─── Given information

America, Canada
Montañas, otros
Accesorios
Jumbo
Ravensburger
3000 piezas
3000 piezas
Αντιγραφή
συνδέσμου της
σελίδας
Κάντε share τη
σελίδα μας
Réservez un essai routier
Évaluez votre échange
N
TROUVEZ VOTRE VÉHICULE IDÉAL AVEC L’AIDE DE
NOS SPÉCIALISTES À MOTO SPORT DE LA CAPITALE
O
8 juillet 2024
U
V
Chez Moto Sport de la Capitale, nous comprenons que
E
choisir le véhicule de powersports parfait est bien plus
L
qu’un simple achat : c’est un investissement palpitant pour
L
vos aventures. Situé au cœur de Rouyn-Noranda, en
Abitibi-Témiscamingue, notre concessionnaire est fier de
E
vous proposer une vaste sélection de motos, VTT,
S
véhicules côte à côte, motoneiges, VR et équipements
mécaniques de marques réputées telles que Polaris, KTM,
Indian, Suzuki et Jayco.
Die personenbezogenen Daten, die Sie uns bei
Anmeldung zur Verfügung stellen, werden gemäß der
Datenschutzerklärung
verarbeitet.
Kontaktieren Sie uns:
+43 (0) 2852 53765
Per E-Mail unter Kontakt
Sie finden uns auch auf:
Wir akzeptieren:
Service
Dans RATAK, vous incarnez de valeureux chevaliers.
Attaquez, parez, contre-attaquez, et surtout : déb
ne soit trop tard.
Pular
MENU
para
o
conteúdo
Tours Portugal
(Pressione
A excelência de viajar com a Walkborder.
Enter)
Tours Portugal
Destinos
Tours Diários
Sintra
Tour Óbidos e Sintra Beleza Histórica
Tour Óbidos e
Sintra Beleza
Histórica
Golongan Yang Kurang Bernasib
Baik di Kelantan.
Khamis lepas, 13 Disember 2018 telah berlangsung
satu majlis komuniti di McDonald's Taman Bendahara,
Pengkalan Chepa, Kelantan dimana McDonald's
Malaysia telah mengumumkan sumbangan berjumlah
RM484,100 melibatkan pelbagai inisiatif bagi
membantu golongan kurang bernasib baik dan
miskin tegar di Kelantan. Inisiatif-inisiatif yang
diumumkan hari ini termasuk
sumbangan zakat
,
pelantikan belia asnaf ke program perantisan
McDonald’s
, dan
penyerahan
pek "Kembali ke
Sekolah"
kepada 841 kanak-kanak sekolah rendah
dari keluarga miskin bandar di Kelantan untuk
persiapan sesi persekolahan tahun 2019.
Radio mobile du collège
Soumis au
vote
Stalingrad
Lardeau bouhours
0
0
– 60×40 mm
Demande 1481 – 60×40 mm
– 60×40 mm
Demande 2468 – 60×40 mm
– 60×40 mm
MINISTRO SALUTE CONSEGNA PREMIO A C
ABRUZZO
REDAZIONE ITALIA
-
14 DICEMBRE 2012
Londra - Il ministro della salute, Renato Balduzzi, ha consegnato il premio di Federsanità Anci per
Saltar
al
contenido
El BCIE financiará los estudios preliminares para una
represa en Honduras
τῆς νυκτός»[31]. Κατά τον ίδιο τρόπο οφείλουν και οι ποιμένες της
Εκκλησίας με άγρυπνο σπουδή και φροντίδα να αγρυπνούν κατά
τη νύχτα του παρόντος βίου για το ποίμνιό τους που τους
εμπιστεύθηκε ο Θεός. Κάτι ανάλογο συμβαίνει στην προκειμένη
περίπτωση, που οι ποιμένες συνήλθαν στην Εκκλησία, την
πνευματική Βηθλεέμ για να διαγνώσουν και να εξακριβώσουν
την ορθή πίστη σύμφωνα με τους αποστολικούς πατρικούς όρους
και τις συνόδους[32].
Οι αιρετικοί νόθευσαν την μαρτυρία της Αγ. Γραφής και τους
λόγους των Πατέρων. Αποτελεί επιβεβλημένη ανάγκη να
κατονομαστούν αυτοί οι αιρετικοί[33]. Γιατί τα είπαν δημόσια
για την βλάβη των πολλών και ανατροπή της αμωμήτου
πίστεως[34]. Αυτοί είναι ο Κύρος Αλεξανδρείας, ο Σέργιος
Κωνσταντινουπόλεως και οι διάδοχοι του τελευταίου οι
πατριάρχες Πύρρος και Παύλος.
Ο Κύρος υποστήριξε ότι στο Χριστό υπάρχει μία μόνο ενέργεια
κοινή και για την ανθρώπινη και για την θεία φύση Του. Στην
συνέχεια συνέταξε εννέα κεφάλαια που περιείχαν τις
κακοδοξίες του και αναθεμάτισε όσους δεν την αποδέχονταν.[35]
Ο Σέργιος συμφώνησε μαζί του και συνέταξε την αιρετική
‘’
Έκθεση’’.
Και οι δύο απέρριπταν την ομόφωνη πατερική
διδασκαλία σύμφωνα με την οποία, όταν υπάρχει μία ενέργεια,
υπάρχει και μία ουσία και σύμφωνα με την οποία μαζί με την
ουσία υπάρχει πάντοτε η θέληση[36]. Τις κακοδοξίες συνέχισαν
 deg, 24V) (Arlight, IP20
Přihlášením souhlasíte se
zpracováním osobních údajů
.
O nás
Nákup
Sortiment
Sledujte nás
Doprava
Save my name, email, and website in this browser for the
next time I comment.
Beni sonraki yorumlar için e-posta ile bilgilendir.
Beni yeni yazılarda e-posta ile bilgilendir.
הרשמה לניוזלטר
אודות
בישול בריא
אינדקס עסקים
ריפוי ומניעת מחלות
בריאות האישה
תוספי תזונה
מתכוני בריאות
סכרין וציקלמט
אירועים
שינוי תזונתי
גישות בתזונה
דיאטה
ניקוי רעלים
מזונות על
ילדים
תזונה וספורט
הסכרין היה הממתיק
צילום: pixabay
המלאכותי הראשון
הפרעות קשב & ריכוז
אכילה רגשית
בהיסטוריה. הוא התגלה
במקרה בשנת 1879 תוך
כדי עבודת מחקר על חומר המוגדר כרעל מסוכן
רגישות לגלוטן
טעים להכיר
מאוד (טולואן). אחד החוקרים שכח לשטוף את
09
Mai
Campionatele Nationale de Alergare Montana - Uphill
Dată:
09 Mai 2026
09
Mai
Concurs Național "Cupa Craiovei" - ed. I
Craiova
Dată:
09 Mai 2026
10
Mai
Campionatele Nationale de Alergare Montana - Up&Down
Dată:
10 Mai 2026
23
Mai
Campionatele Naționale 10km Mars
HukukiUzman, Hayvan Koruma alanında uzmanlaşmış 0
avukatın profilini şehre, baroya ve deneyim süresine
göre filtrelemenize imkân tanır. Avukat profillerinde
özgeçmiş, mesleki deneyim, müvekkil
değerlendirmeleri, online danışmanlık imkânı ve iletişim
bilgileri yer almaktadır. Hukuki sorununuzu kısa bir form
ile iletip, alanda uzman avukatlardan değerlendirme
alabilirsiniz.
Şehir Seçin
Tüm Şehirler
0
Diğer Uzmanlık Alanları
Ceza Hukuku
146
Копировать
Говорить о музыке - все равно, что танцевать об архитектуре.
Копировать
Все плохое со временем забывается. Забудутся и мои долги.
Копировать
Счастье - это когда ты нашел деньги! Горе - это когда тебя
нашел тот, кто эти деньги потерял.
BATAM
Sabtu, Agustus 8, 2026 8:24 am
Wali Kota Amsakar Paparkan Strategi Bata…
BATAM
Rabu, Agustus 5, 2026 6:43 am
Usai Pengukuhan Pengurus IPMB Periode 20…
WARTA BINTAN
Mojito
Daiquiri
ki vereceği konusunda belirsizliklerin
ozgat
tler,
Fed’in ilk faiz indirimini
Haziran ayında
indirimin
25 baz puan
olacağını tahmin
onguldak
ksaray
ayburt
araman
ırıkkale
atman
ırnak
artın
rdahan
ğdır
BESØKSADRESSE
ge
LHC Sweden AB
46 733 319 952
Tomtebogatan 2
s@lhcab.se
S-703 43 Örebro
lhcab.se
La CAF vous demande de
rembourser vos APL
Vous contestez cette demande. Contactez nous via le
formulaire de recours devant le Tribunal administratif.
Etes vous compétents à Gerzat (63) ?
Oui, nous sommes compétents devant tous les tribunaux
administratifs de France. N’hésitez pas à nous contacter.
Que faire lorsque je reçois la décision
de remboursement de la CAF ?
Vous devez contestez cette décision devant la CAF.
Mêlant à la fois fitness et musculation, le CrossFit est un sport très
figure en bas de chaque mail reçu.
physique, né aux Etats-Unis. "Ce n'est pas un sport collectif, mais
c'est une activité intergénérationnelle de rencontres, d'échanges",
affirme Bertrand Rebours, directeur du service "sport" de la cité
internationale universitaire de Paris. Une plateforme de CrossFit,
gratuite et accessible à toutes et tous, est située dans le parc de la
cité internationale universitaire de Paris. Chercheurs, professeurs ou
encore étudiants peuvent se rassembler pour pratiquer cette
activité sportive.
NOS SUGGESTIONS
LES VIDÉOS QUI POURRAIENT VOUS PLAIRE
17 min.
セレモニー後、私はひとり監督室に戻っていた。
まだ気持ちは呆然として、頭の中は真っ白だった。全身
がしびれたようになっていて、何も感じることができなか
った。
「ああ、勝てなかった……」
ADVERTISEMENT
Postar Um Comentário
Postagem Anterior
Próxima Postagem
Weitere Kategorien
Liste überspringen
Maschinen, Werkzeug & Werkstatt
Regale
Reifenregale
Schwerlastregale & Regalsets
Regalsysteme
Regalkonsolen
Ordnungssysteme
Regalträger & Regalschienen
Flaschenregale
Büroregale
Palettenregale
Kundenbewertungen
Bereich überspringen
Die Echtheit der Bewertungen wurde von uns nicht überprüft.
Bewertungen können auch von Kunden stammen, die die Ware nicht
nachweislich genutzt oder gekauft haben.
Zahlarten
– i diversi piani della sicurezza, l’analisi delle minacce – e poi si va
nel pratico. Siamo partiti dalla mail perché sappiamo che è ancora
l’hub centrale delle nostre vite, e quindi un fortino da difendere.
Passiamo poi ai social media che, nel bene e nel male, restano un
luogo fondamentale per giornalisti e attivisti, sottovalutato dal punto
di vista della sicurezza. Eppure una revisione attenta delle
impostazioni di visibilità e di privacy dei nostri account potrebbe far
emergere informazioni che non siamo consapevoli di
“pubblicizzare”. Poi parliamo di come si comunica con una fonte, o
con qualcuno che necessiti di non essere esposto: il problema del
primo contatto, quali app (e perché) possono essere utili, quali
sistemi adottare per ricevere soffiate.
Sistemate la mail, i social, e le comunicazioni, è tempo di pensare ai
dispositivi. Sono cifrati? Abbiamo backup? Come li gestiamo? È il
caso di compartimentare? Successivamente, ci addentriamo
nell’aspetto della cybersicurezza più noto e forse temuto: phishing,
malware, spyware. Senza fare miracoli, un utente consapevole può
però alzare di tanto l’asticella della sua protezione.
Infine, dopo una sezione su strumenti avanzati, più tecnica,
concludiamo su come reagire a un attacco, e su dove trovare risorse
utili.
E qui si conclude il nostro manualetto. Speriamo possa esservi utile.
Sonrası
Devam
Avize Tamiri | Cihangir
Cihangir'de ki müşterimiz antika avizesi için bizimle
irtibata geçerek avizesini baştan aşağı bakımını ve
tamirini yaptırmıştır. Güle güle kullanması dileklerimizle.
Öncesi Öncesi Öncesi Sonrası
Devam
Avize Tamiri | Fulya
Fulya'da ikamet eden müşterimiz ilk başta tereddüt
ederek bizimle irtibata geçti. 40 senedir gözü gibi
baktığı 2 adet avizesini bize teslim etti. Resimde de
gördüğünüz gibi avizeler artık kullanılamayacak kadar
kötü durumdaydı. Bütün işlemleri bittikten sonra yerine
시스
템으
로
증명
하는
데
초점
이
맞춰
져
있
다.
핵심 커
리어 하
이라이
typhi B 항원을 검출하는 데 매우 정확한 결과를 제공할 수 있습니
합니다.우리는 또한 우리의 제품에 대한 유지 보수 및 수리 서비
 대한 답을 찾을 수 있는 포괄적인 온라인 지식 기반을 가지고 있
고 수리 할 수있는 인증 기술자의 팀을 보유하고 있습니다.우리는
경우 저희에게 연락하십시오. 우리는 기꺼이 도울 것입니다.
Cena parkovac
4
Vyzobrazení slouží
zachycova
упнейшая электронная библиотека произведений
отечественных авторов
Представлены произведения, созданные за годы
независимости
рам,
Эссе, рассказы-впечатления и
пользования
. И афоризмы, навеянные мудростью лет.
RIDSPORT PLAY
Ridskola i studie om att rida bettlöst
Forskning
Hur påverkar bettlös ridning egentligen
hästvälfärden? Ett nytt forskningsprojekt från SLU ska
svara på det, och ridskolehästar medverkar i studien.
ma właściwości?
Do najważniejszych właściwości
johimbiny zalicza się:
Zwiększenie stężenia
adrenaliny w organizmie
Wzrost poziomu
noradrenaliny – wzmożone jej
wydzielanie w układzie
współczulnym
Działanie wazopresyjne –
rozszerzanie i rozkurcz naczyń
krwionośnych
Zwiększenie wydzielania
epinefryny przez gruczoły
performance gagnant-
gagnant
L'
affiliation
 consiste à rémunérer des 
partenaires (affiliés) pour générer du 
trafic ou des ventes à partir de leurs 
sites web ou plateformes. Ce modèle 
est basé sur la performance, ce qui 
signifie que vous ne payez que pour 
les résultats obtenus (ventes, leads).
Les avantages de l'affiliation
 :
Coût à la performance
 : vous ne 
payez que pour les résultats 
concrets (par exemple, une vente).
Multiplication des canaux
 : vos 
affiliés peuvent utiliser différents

──────

§ **Directions**
Could you output the lines as a numbered list with blank lines left out, starting at the first line and stopping after the line that contains "véhicules côte à", and including nothing past that point?

§ **Worked solution**
1. America, Canada
2. Montañas, otros
3. Accesorios
4. Jumbo
5. Ravensburger
6. 3000 piezas
7. 3000 piezas
8. Αντιγραφή
9. συνδέσμου της
10. σελίδας
11. Κάντε share τη
12. σελίδα μας
13. Réservez un essai routier
14. Évaluez votre échange
15. N
16. TROUVEZ VOTRE VÉHICULE IDÉAL AVEC L’AIDE DE
17. NOS SPÉCIALISTES À MOTO SPORT DE LA CAPITALE
18. O
19. 8 juillet 2024
20. U
21. V
22. Chez Moto Sport de la Capitale, nous comprenons que
23. E
24. choisir le véhicule de powersports parfait est bien plus
25. L
26. qu’un simple achat : c’est un investissement palpitant pour
27. L
28. vos aventures. Situé au cœur de Rouyn-Noranda, en
29. Abitibi-Témiscamingue, notre concessionnaire est fier de
30. E
31. vous proposer une vaste sélection de motos, VTT,
32. S
33. véhicules côte à côte, motoneiges, VR et équipements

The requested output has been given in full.